(Collected data entries)
********

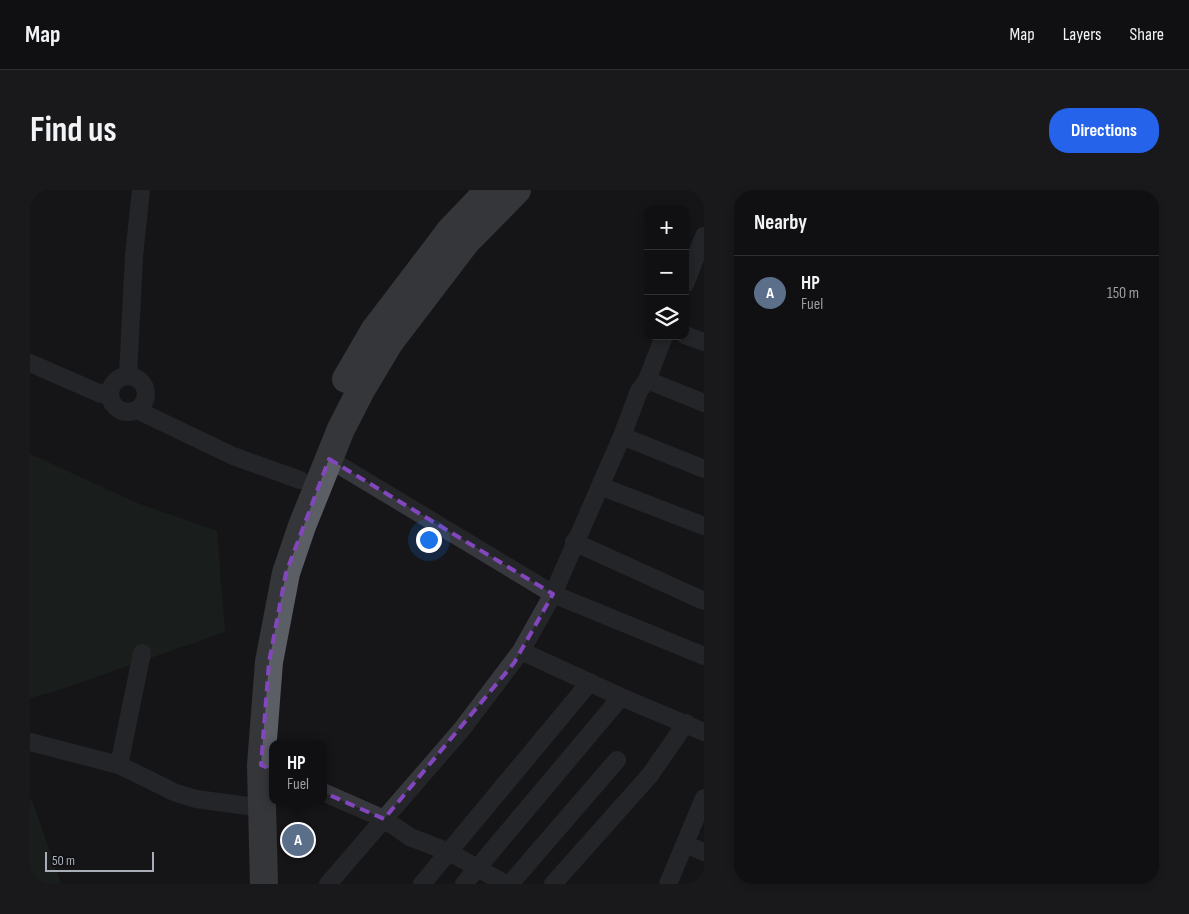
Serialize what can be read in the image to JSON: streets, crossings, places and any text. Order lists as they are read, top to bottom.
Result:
{
  "scale_bar": "50 m",
  "page": {
    "header": "Map",
    "nav": ["Map", "Layers", "Share"],
    "buttons": "Directions",
    "title": "Find us",
    "heading": "Nearby",
    "map_buttons": ["+", "−"],
    "list": [
      {
        "mark": "A",
        "name": "HP",
        "note": "Fuel",
        "value": "150 m"
      }
    ],
    "popup": ["HP", "Fuel"],
    "pins": "A",
    "scale": "50 m"
  }
}
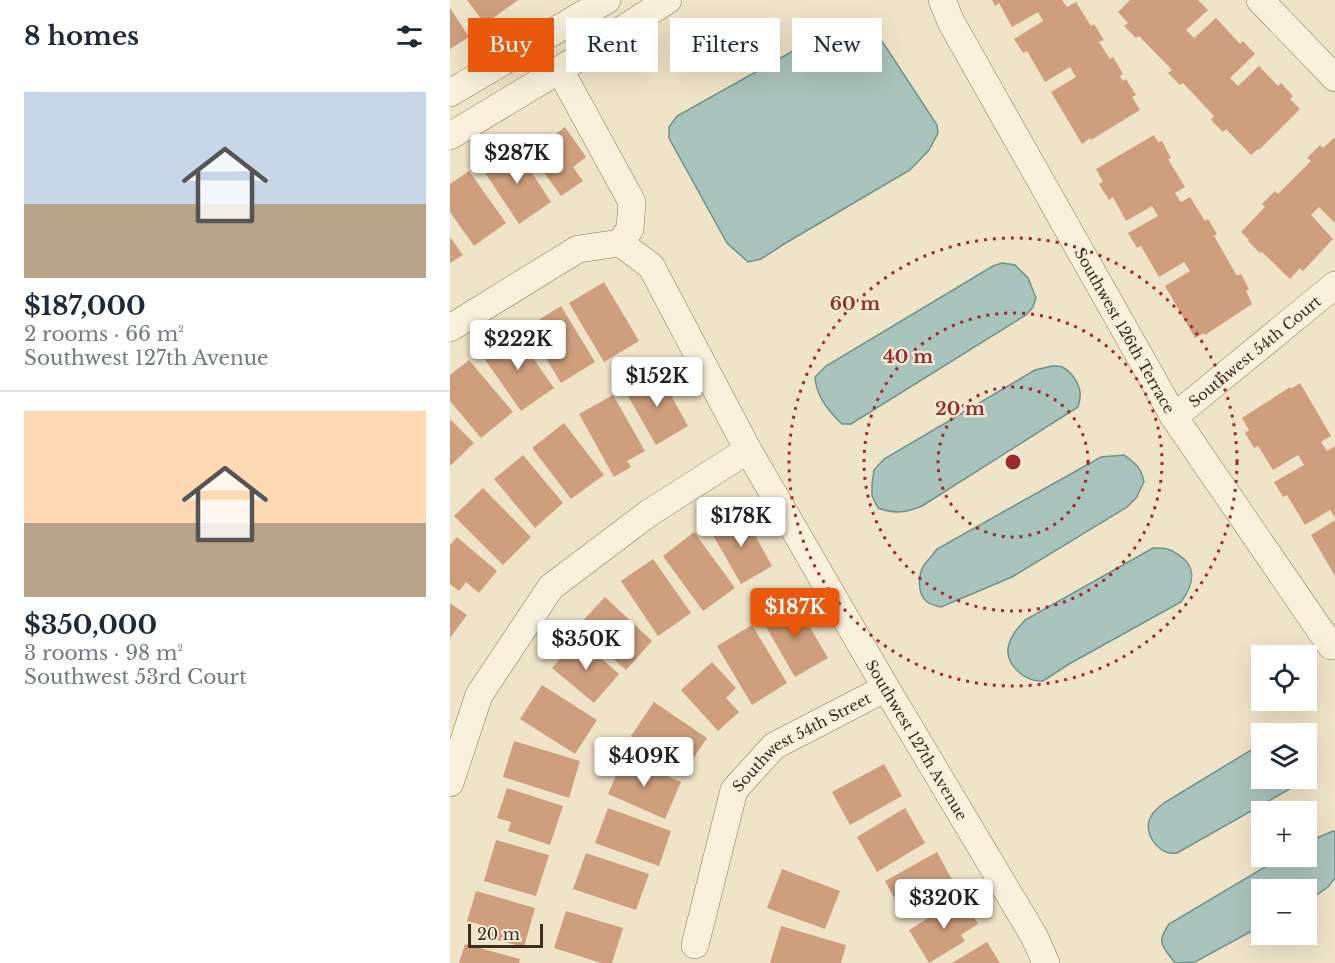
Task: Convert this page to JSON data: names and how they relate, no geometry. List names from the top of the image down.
{
  "streets": {
    "street": [
      "Southwest 126th Terrace",
      "Southwest 54th Court",
      "Southwest 127th Avenue",
      "Southwest 54th Street"
    ]
  },
  "crossings": [
    ["Southwest 126th Terrace", "Southwest 54th Court"],
    ["Southwest 127th Avenue", "Southwest 54th Street"]
  ],
  "scale_bar": "20 m",
  "page": {
    "heading": "8 homes",
    "chip": [
      "Buy",
      "Rent",
      "Filters",
      "New"
    ],
    "list": [
      {
        "name": "$187,000",
        "note": "2 rooms · 66 m² · Southwest 127th Avenue"
      },
      {
        "name": "$350,000",
        "note": "3 rooms · 98 m² · Southwest 53rd Court"
      }
    ],
    "price": [
      "$287K",
      "$222K",
      "$152K",
      "$178K",
      "$187K",
      "$350K",
      "$409K",
      "$320K"
    ],
    "map_buttons": ["+", "−"],
    "scale": "20 m"
  },
  "rings": ["60 m", "40 m", "20 m"]
}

********

# [YOUR INSTRUCTIONS]
Leave every picture out, and transcribe the data above exactly as it reads.

# [ANSWER BELOW]
Serialize what can be read in the image to JSON: streets, crossings, places and any text. Order lists as they are read, top to bottom.
Result:
{
  "scale_bar": "50 m",
  "page": {
    "header": "Map",
    "nav": ["Map", "Layers", "Share"],
    "buttons": "Directions",
    "title": "Find us",
    "heading": "Nearby",
    "map_buttons": ["+", "−"],
    "list": [
      {
        "mark": "A",
        "name": "HP",
        "note": "Fuel",
        "value": "150 m"
      }
    ],
    "popup": ["HP", "Fuel"],
    "pins": "A",
    "scale": "50 m"
  }
}
Task: Convert this page to JSON data: names and how they relate, no geometry. List names from the top of the image down.
{
  "streets": {
    "street": [
      "Southwest 126th Terrace",
      "Southwest 54th Court",
      "Southwest 127th Avenue",
      "Southwest 54th Street"
    ]
  },
  "crossings": [
    ["Southwest 126th Terrace", "Southwest 54th Court"],
    ["Southwest 127th Avenue", "Southwest 54th Street"]
  ],
  "scale_bar": "20 m",
  "page": {
    "heading": "8 homes",
    "chip": [
      "Buy",
      "Rent",
      "Filters",
      "New"
    ],
    "list": [
      {
        "name": "$187,000",
        "note": "2 rooms · 66 m² · Southwest 127th Avenue"
      },
      {
        "name": "$350,000",
        "note": "3 rooms · 98 m² · Southwest 53rd Court"
      }
    ],
    "price": [
      "$287K",
      "$222K",
      "$152K",
      "$178K",
      "$187K",
      "$350K",
      "$409K",
      "$320K"
    ],
    "map_buttons": ["+", "−"],
    "scale": "20 m"
  },
  "rings": ["60 m", "40 m", "20 m"]
}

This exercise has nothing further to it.